Baltimore cake maker and Food Network star Duff Goldman is heading to Miami to build his biggest cake ever: a 5-foot-tall, 300-pound football-field cake topped with benches, players, coaches, reporters and photographers, referees, helmets bearing team logos and a Lombardi Trophy.
The Super Bowl cake will be served to some 4,000 guests at the National Football League's party in Miami the night before the big game. The making of the cake also will be fodder for the final, hour-long episode of the Food Network's hit show Ace of Cakes, which features the local chef and his team at his Remington bakery, Charm City Cakes.
"The thing is going to be humongous," Goldman said during a recent interview at his brightly painted bakery, where colorful wedding cakes, a cake made to look like a train and one shaped and decorated like an oversized, overflowing glass of Guinness beer were among the recently completed projects.

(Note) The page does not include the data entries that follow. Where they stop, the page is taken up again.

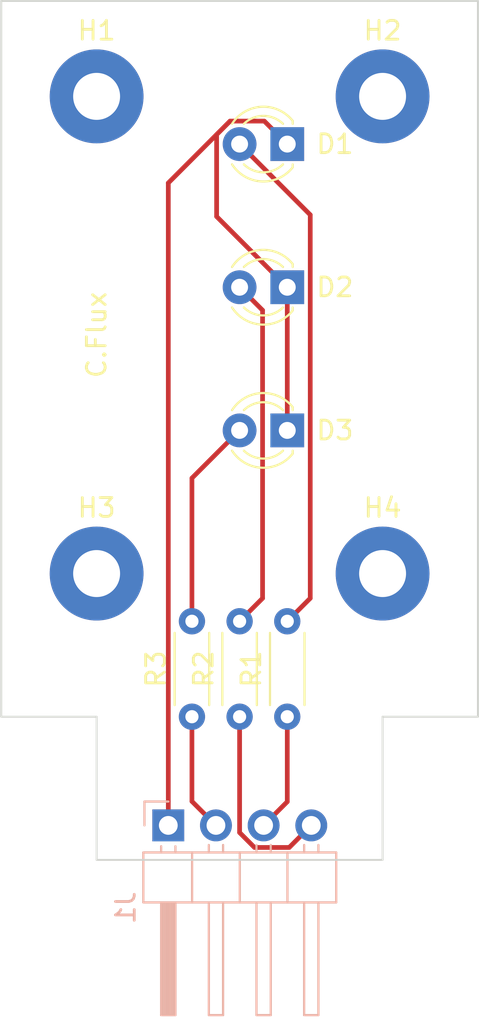
<source format=kicad_pcb>
(kicad_pcb (version 20211014) (generator pcbnew)

  (general
    (thickness 1.6)
  )

  (paper "A4")
  (layers
    (0 "F.Cu" signal)
    (31 "B.Cu" signal)
    (32 "B.Adhes" user "B.Adhesive")
    (33 "F.Adhes" user "F.Adhesive")
    (34 "B.Paste" user)
    (35 "F.Paste" user)
    (36 "B.SilkS" user "B.Silkscreen")
    (37 "F.SilkS" user "F.Silkscreen")
    (38 "B.Mask" user)
    (39 "F.Mask" user)
    (40 "Dwgs.User" user "User.Drawings")
    (41 "Cmts.User" user "User.Comments")
    (42 "Eco1.User" user "User.Eco1")
    (43 "Eco2.User" user "User.Eco2")
    (44 "Edge.Cuts" user)
    (45 "Margin" user)
    (46 "B.CrtYd" user "B.Courtyard")
    (47 "F.CrtYd" user "F.Courtyard")
    (48 "B.Fab" user)
    (49 "F.Fab" user)
    (50 "User.1" user)
    (51 "User.2" user)
    (52 "User.3" user)
    (53 "User.4" user)
    (54 "User.5" user)
    (55 "User.6" user)
    (56 "User.7" user)
    (57 "User.8" user)
    (58 "User.9" user)
  )

  (setup
    (pad_to_mask_clearance 0)
    (pcbplotparams
      (layerselection 0x00010fc_ffffffff)
      (disableapertmacros false)
      (usegerberextensions false)
      (usegerberattributes true)
      (usegerberadvancedattributes true)
      (creategerberjobfile true)
      (svguseinch false)
      (svgprecision 6)
      (excludeedgelayer true)
      (plotframeref false)
      (viasonmask false)
      (mode 1)
      (useauxorigin false)
      (hpglpennumber 1)
      (hpglpenspeed 20)
      (hpglpendiameter 15.000000)
      (dxfpolygonmode true)
      (dxfimperialunits true)
      (dxfusepcbnewfont true)
      (psnegative false)
      (psa4output false)
      (plotreference true)
      (plotvalue true)
      (plotinvisibletext false)
      (sketchpadsonfab false)
      (subtractmaskfromsilk false)
      (outputformat 1)
      (mirror false)
      (drillshape 1)
      (scaleselection 1)
      (outputdirectory "")
    )
  )

  (net 0 "")
  (net 1 "Net-(D1-Pad1)")
  (net 2 "Net-(D1-Pad2)")
  (net 3 "Net-(D2-Pad2)")
  (net 4 "Net-(D3-Pad2)")
  (net 5 "Net-(J1-Pad2)")
  (net 6 "Net-(J1-Pad3)")
  (net 7 "Net-(J1-Pad4)")

  (footprint "MountingHole:MountingHole_2.5mm_Pad" (layer "F.Cu") (at 127 71.12))

  (footprint "Resistor_THT:R_Axial_DIN0204_L3.6mm_D1.6mm_P5.08mm_Horizontal" (layer "F.Cu") (at 134.62 104.14 90))

  (footprint "MountingHole:MountingHole_2.5mm_Pad" (layer "F.Cu") (at 142.24 96.52))

  (footprint "MountingHole:MountingHole_2.5mm_Pad" (layer "F.Cu") (at 127 96.52))

  (footprint "LED_THT:LED_D3.0mm" (layer "F.Cu") (at 137.16 81.28 180))

  (footprint "Resistor_THT:R_Axial_DIN0204_L3.6mm_D1.6mm_P5.08mm_Horizontal" (layer "F.Cu") (at 132.08 104.14 90))

  (footprint "LED_THT:LED_D3.0mm" (layer "F.Cu") (at 137.16 88.9 180))

  (footprint "MountingHole:MountingHole_2.5mm_Pad" (layer "F.Cu") (at 142.24 71.12))

  (footprint "LED_THT:LED_D3.0mm" (layer "F.Cu") (at 137.16 73.66 180))

  (footprint "Resistor_THT:R_Axial_DIN0204_L3.6mm_D1.6mm_P5.08mm_Horizontal" (layer "F.Cu") (at 137.16 104.14 90))

  (footprint "Connector_PinHeader_2.54mm:PinHeader_1x04_P2.54mm_Horizontal" (layer "B.Cu") (at 130.82 109.925 -90))

  (gr_line (start 147.32 66.04) (end 147.32 104.14) (layer "Edge.Cuts") (width 0.1) (tstamp 50d180db-4ee5-4165-8ad6-7b69dc982067))
  (gr_line (start 142.24 104.14) (end 142.24 111.76) (layer "Edge.Cuts") (width 0.1) (tstamp 6fb8022d-323d-4d72-8372-ee036dc2088f))
  (gr_line (start 121.92 66.04) (end 147.32 66.04) (layer "Edge.Cuts") (width 0.1) (tstamp 72285497-5ce9-449b-9e1c-8e4d86c8a5e1))
  (gr_line (start 142.24 111.76) (end 127 111.76) (layer "Edge.Cuts") (width 0.1) (tstamp 94440a33-ff8b-420e-9041-a3e16001fe51))
  (gr_line (start 127 104.14) (end 121.92 104.14) (layer "Edge.Cuts") (width 0.1) (tstamp 9d093743-11d1-44fc-af6c-e8e41e78e246))
  (gr_line (start 147.32 104.14) (end 142.24 104.14) (layer "Edge.Cuts") (width 0.1) (tstamp d3d0c7a7-1497-4cd4-9bc8-7220beb5d85b))
  (gr_line (start 127 111.76) (end 127 104.14) (layer "Edge.Cuts") (width 0.1) (tstamp ebc1644c-bf4c-460f-81b1-204b1a6d3950))
  (gr_line (start 121.92 104.14) (end 121.92 66.04) (layer "Edge.Cuts") (width 0.1) (tstamp f347e614-4664-471c-ab22-9a9a1b7c193c))
  (gr_text "C.Flux" (at 127 83.82 90) (layer "F.SilkS") (tstamp 1f1ca98d-e2d9-46d1-aa8d-e3770246df20)
    (effects (font (size 1 1) (thickness 0.15)))
  )

  (segment (start 137.16 81.28) (end 137.16 88.9) (width 0.25) (layer "F.Cu") (net 1) (tstamp 3456481a-f560-4dc0-9f87-926f27360290))
  (segment (start 135.935489 72.435489) (end 134.11279 72.435489) (width 0.25) (layer "F.Cu") (net 1) (tstamp 6eb001e4-325b-490e-97f2-a50196a99145))
  (segment (start 133.395489 77.515489) (end 137.16 81.28) (width 0.25) (layer "F.Cu") (net 1) (tstamp 721a2ec8-8af7-422b-9323-7a67100a3825))
  (segment (start 130.82 109.925) (end 130.82 75.728279) (width 0.25) (layer "F.Cu") (net 1) (tstamp 77abe51c-84d7-4523-bf45-567bfb41c5ba))
  (segment (start 137.16 73.66) (end 135.935489 72.435489) (width 0.25) (layer "F.Cu") (net 1) (tstamp 97acd571-8f99-4679-85af-d1ec5491bbd8))
  (segment (start 133.395489 73.15279) (end 133.395489 77.515489) (width 0.25) (layer "F.Cu") (net 1) (tstamp e0d3daee-c411-446a-b55b-9ef9125b951b))
  (segment (start 134.11279 72.435489) (end 133.395489 73.15279) (width 0.25) (layer "F.Cu") (net 1) (tstamp e39a6486-c38f-4807-bfd3-1533543390bf))
  (segment (start 130.82 75.728279) (end 134.11279 72.435489) (width 0.25) (layer "F.Cu") (net 1) (tstamp f873fd50-4de6-4f28-b110-ed3a670683c6))
  (segment (start 137.16 99.06) (end 138.384511 97.835489) (width 0.25) (layer "F.Cu") (net 2) (tstamp 681d757d-78f5-4294-8dec-56c15180d254))
  (segment (start 138.384511 77.424511) (end 134.62 73.66) (width 0.25) (layer "F.Cu") (net 2) (tstamp 700f5389-4b6d-423e-9e2c-3a7d85e89b9e))
  (segment (start 138.384511 97.835489) (end 138.384511 77.424511) (width 0.25) (layer "F.Cu") (net 2) (tstamp 76737aaa-e17f-40c8-9c5d-b9491584edc9))
  (segment (start 134.62 99.06) (end 135.844511 97.835489) (width 0.25) (layer "F.Cu") (net 3) (tstamp 3b3ad8ce-9a14-41f2-a382-b170f64a20c7))
  (segment (start 135.844511 97.835489) (end 135.844511 82.504511) (width 0.25) (layer "F.Cu") (net 3) (tstamp 81199be2-bda3-46bd-bd26-95061c81dd05))
  (segment (start 135.844511 82.504511) (end 134.62 81.28) (width 0.25) (layer "F.Cu") (net 3) (tstamp ff0452b2-cb7a-4bd1-9d2b-7fb187559924))
  (segment (start 132.08 91.44) (end 134.62 88.9) (width 0.25) (layer "F.Cu") (net 4) (tstamp 4304052b-cac7-42ca-a089-ca04968b220c))
  (segment (start 132.08 99.06) (end 132.08 91.44) (width 0.25) (layer "F.Cu") (net 4) (tstamp d2d6315e-c366-4ef8-898a-26ee3cf8b702))
  (segment (start 132.08 108.645) (end 132.08 104.14) (width 0.25) (layer "F.Cu") (net 5) (tstamp a3aed029-6d29-44a6-9106-9029806c433d))
  (segment (start 133.36 109.925) (end 132.08 108.645) (width 0.25) (layer "F.Cu") (net 5) (tstamp f555a6ba-7fdb-4bcd-835e-99215789b0ae))
  (segment (start 137.16 104.14) (end 137.16 108.665) (width 0.25) (layer "F.Cu") (net 6) (tstamp 117bc173-4d3b-4143-bde7-8ac41f5de15c))
  (segment (start 137.16 108.665) (end 135.9 109.925) (width 0.25) (layer "F.Cu") (net 6) (tstamp 94e6594d-37c9-4c46-aa4c-2f46c65251e1))
  (segment (start 134.62 110.30601) (end 134.62 104.14) (width 0.25) (layer "F.Cu") (net 7) (tstamp 0a66bff8-6265-4caa-83f5-074e6634c8a5))
  (segment (start 135.413501 111.099511) (end 134.62 110.30601) (width 0.25) (layer "F.Cu") (net 7) (tstamp 372b4396-40eb-4159-a7f1-a2d938bdcead))
  (segment (start 137.265489 111.099511) (end 135.413501 111.099511) (width 0.25) (layer "F.Cu") (net 7) (tstamp 5011449f-5edf-42cd-9d43-e7f6c8f81d71))
  (segment (start 138.44 109.925) (end 137.265489 111.099511) (width 0.25) (layer "F.Cu") (net 7) (tstamp 7dce6706-2008-430e-8f75-555c5e536ede))

)

</source>
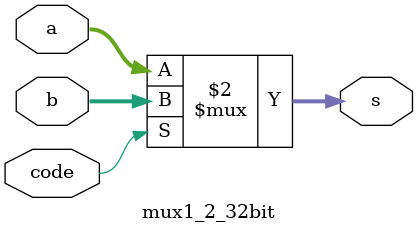
<source format=v>
`timescale 1ns / 1ps
module mux1_2_32bit( input code, input[31:0]a, input[31:0]b, output[31:0]s
    );
assign s = (code == 0)? a: b;
endmodule

</source>
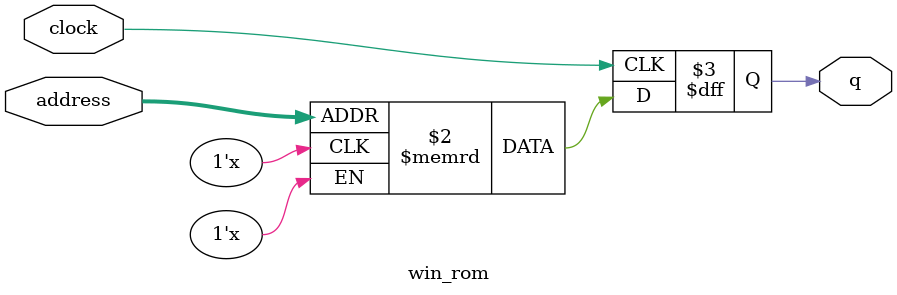
<source format=sv>
module win_rom (
	input logic clock,
	input logic [16:0] address,
	output logic [0:0] q
);

logic [0:0] memory [0:115199] /* synthesis ram_init_file = "./win/win.mif" */;

always_ff @ (posedge clock) begin
	q <= memory[address];
end

endmodule

</source>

The Super Bowl creation will be have a "field" about 3 1/2 feet long, decorated with gum paste, fondant and sugar. The cake will have three different elements, each with its own flavor: pumpkin chocolate chip, white chocolate raspberry and mudslide (chocolate cake with Kahlua buttercream filling).
The cake was to be made in Baltimore, along with the people, Gatorade coolers, benches, face masks for the helmets and other decorative pieces - all of which were to be constructed using gum paste, a fairly resilient ingredient.
Today, Goldman and four of his employees are scheduled to fly to Miami, where they will assemble and decorate the cake. They have devised such a strong system for packing the pre-made items that they'll be able to check them with their luggage.
"If the box got tossed across the room and the corner got smooshed, the cake would be fine," Goldman said.
Also traveling to Miami to help with the cake are a blowtorch, an airbrush, rolling pins, a mixer and at least 70 pounds of fondant, Goldman said.
Unlike the time Goldman and his sous-chef, Geof Manthorne, put together an engine cake for TV talk-show host Jay Leno in a California hotel room, then drove it on the freeway to Leno's studio, this cake will be constructed in a hotel conference room and moved to a party site within walking distance, Goldman said.
The idea for the Super Bowl cake came about when the Food Network learned during a meeting with the NFL that people at the league were huge fans of Goldman and his show, said Bob Tuschman, senior vice president for programming and production for the Food Network.